Five extended families in the Middle East own about 60 percent of the world's oil. The Saud family, which rules Saudi Arabia, controls more than a third of that amount. This is the fulcrum on which the global economy teeters, and the House of Saud knows what the West is only beginning to learn: that it presides over a kingdom dangerously at war with itself. In the air in Riyadh and Jidda is the conviction that oil money has corrupted the ruling family beyond redemption, even as the general population has grown and gotten poorer; that the country's leaders have failed to protect fellow Muslims in Palestine and elsewhere; and that the House of Saud has let Islam be humiliated—that, in short, the country needs a radical "purification."...
 We can try to wish this away all we want. But the reality is getting harder and harder to ignore. Per capita income in Saudi Arabia fell from $28,600 in 1981 to $6,800 in 2001. The country's birth rate has soared, becoming one of the highest in the world. Its police force is corrupt, and the rule of law is a sham. Saudi Arabia almost certainly leads the world in public beheadings, the venue for which is often a Riyadh plaza popularly known as Chop-Chop Square. Illegal arms routinely flow into and out of the country. Taking into account its murky "off-budget" defense spending, Saudi Arabia may spend more per capita on defense than any other country in the world (some estimates put the figure at 50 percent of its total revenues), and the House of Saud believes this is necessary for its personal protection...
 In Los Angeles two of the 9/11 hijackers met with a Saudi working for a company contracted to the Ministry of Defense.
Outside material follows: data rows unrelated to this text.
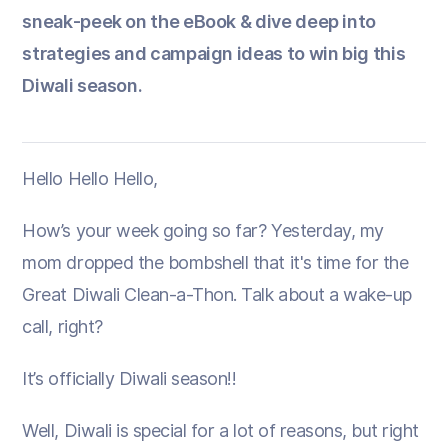
sneak-peek on the eBook & dive deep into
strategies and campaign ideas to win big this
Diwali season.
Hello Hello Hello,
How’s your week going so far? Yesterday, my
mom dropped the bombshell that it's time for the
Great Diwali Clean-a-Thon. Talk about a wake-up
call, right?
It’s officially Diwali season!!
Well, Diwali is special for a lot of reasons, but right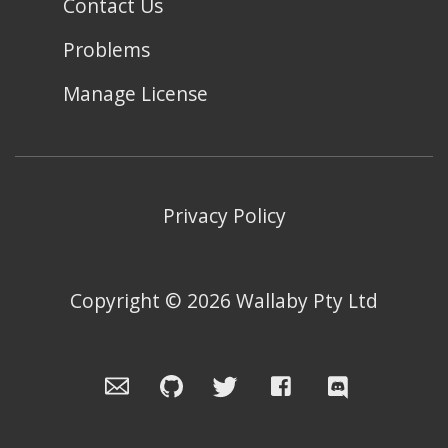
Contact Us
Problems
Manage License
Privacy Policy
Copyright ©
2026
Wallaby Pty Ltd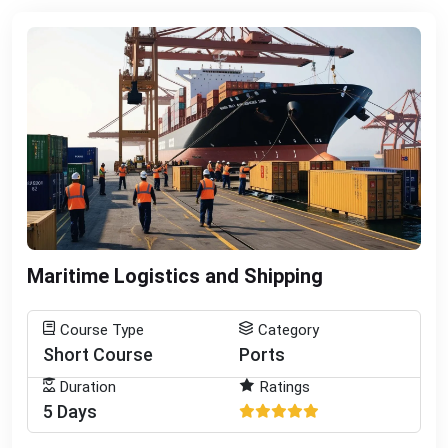
Maritime Logistics and Shipping
Course Type
Category
Short Course
Ports
Duration
Ratings
5 Days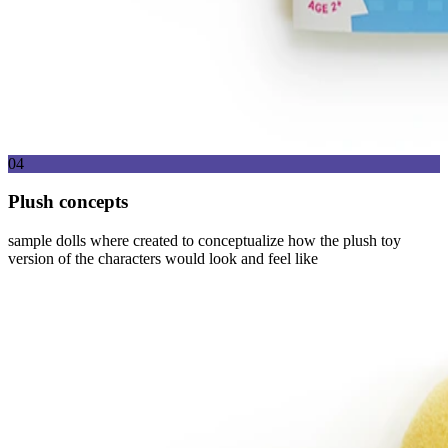
04
Plush concepts
sample dolls where created to conceptualize how the plush toy
version of the characters would look and feel like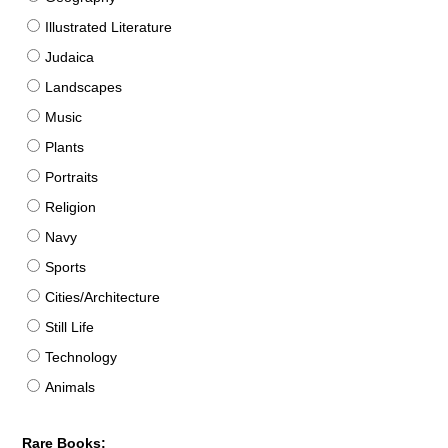
Illustrated Literature
Judaica
Landscapes
Music
Plants
Portraits
Religion
Navy
Sports
Cities/Architecture
Still Life
Technology
Animals
Rare Books: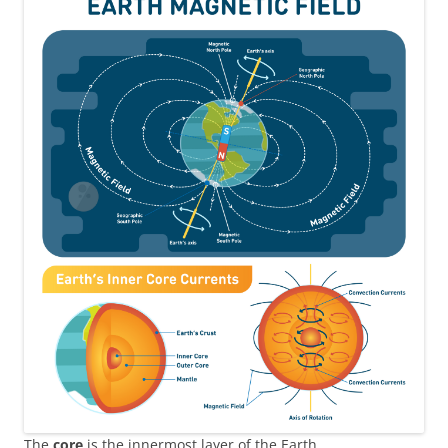
The
core
is the innermost layer of the Earth.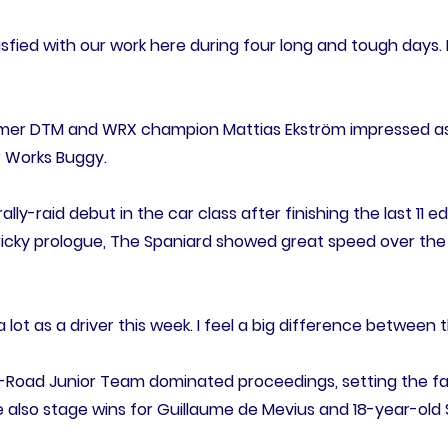
atisfied with our work here during four long and tough days. 
former DTM and WRX champion Mattias Ekström impressed as
r Works Buggy.
ally-raid debut in the car class after finishing the last 11 e
tricky prologue, The Spaniard showed great speed over the 
 a lot as a driver this week. I feel a big difference between
ff-Road Junior Team dominated proceedings, setting the fas
e also stage wins for Guillaume de Mevius and 18-year-old 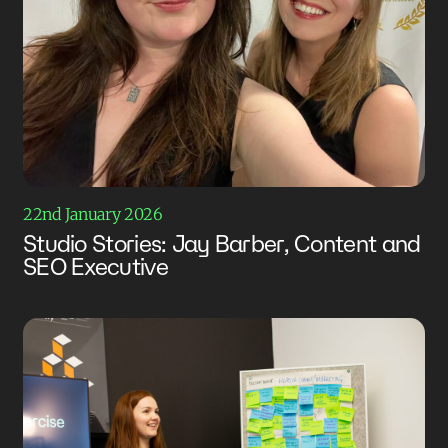
22nd January 2026
Studio Stories: Jay Barber, Content and
SEO Executive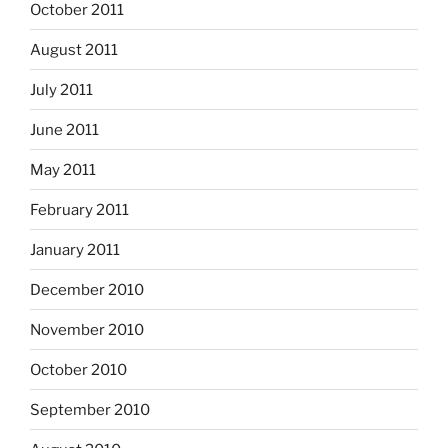
October 2011
August 2011
July 2011
June 2011
May 2011
February 2011
January 2011
December 2010
November 2010
October 2010
September 2010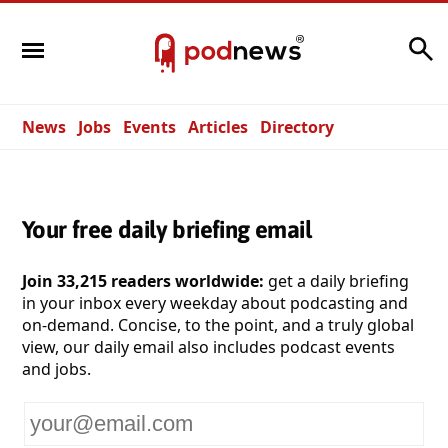
Search
News
Jobs
Events
Articles
Directory
Your free daily briefing email
Join 33,215 readers worldwide:
get a daily briefing
in your inbox every weekday about podcasting and
on-demand. Concise, to the point, and a truly global
view, our daily email also includes podcast events
and jobs.
Your
email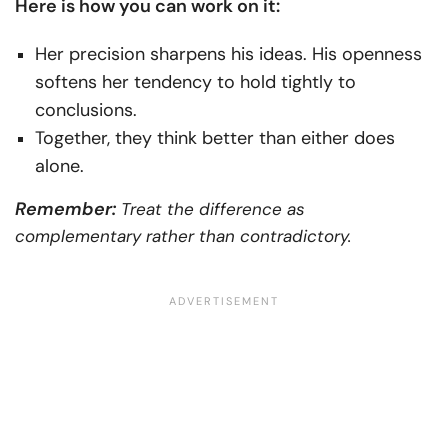
Here is how you can work on it:
Her precision sharpens his ideas. His openness
softens her tendency to hold tightly to
conclusions.
Together, they think better than either does
alone.
Remember:
Treat the difference as
complementary rather than contradictory.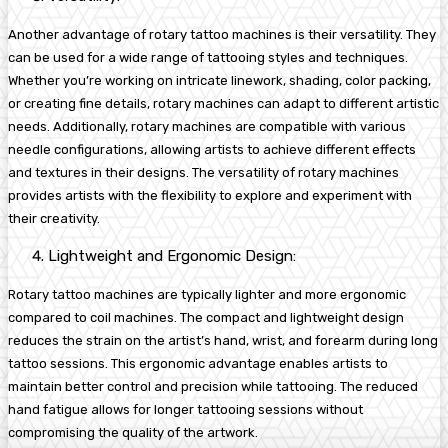
Another advantage of rotary tattoo machines is their versatility. They
can be used for a wide range of tattooing styles and techniques.
Whether you’re working on intricate linework, shading, color packing,
or creating fine details, rotary machines can adapt to different artistic
needs. Additionally, rotary machines are compatible with various
needle configurations, allowing artists to achieve different effects
and textures in their designs. The versatility of rotary machines
provides artists with the flexibility to explore and experiment with
their creativity.
Lightweight and Ergonomic Design:
Rotary tattoo machines are typically lighter and more ergonomic
compared to coil machines. The compact and lightweight design
reduces the strain on the artist’s hand, wrist, and forearm during long
tattoo sessions. This ergonomic advantage enables artists to
maintain better control and precision while tattooing. The reduced
hand fatigue allows for longer tattooing sessions without
compromising the quality of the artwork.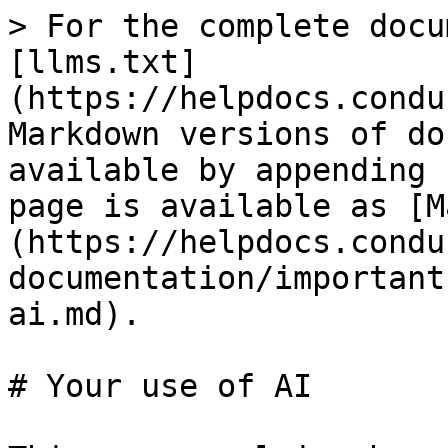
> For the complete docu
[llms.txt]
(https://helpdocs.condu
Markdown versions of do
available by appending 
page is available as [M
(https://helpdocs.condu
documentation/important
ai.md).

# Your use of AI
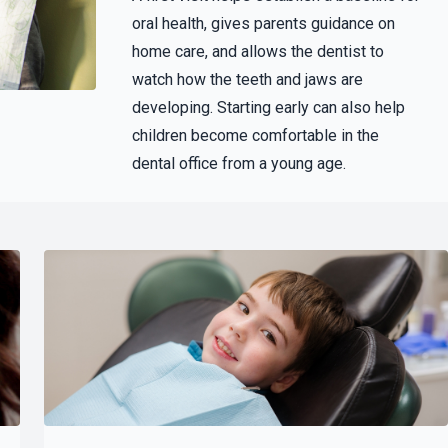
oral health, gives parents guidance on
home care, and allows the dentist to
watch how the teeth and jaws are
developing. Starting early can also help
children become comfortable in the
dental office from a young age.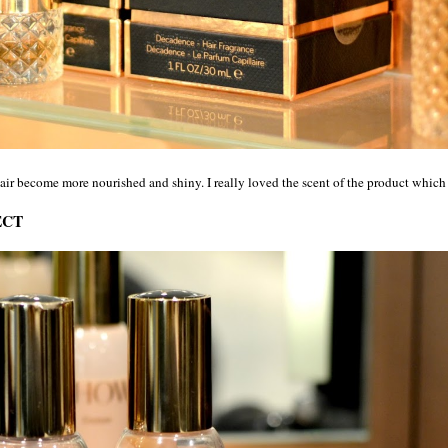
hair become more nourished and shiny. I really loved the scent of the product which
ECT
A raid on the Hamburg apartment of a suspected accomplice of the hijackers turned up the business card of a Saudi diplomat attached to the religious-affairs section of the embassy in Berlin. Most of the more than 650 al Qaeda prisoners being held at the Guantánamo Bay Naval Base in Cuba—"the worst of the worst," according to Secretary of Defense Donald Rumsfeld—are rumored to be Saudis.

I served for twenty-one years with the CIA's Directorate of Operations in the Middle East, and during all my years there I accepted on faith my government's easy assumption that the money the House of Saud was dumping into weaponry and national security meant that the family's armed forces and bodyguards could keep its members—and their oil—safe. "The royal family is like the fingers of a hand," my colleagues at the State Department liked to say. "Threaten it, and they become a fist." I no longer believe this. Saudi Arabia is more and more a breathtakingly irrational state. For a surprising number of Saudis, including some members of the royal family, taking the kingdom's oil off the world market—even for years, and at the risk of destroying their own economy—is an acceptable alternative to the status quo.